Doing research wasn't always a smooth path. Editors and journal reviewers sometimes said harsh things about my manuscripts-an experience any researcher will have-and it was easy to feel personally attacked and defeated. Some of the work on stuttering I published with Dick Martin and Sam Haroldson was provocative and we were personally attacked. Sometimes I spent a huge amount of time and intellectual and emotional energy on research that didn't pan out, and it was always painful to trash an idea or a project I was invested in.
Sometimes I read articles in journals that should have mentioned the work we were doing in Minnesota, but we were ignored. Those guys didn't bother to read our journals. That was an ego blow.
But then a research project would come to fruition, and I would ponder the results, and write the article, often in collaboration with a student, and the article would appear in one of our journals. It would feel good to see it there, and to reread it. Maybe in a later issue of the journal, someone would argue with my interpretation, and that meant my work had been read and taken seriously, and that was great reward indeed.

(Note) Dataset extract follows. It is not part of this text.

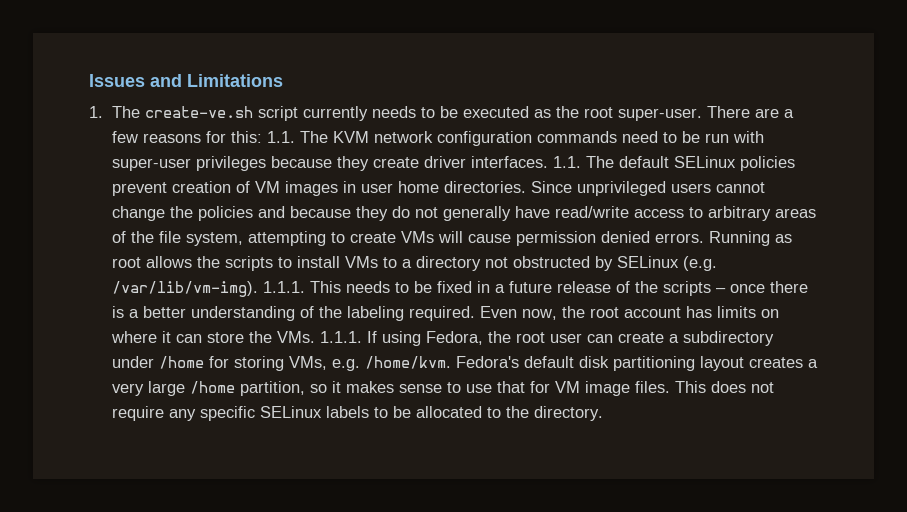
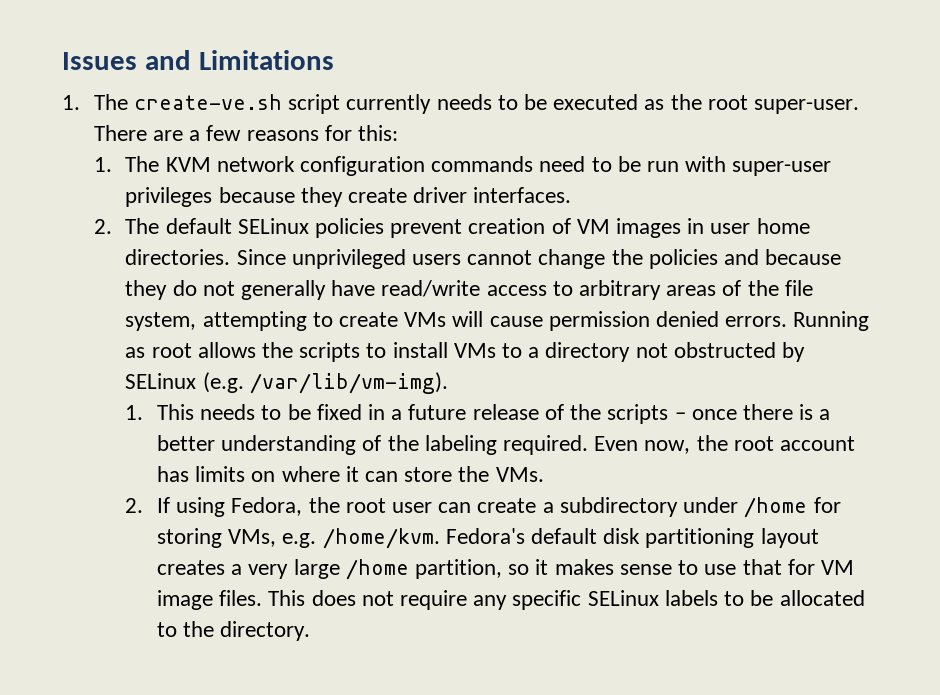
[267,131,296,143] 1.1. -> [93,157,112,172] // 1.
[553,156,582,168] 1.1. -> [93,219,112,234] // 2.
[263,281,306,293] 1.1.1. -> [125,405,144,420] // 1.
[320,331,363,343] 1.1.1. -> [125,498,144,513] // 2.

My mother never entirely understood what I did for a living. She was proud that I was a professor at a fine university and she knew that I sometimes was invited to talk about talking. I was a doctor who didn't do any doctoring and didn't drive a luxury car like a real doctor.
She died a little more than two years ago and I went through her things. Among the letters and old pictures were articles I sent to her over the years, technical articles that she couldn't possibly understand, but sent as evidence, I guess, that I was really creating something out here in the wilds of Minnesota. She had saved them and probably shown them to the relatives and the other women in the building.
Looking though those reprints scattered among the old greeting cards and family pictures with me and my brother Joel when we were young and still wearing knickerbockers, I could sense my mother's pride and knew for a fact that I had been lucky in my profession and that, despite my Brooklyn accent, I had learned the language of success.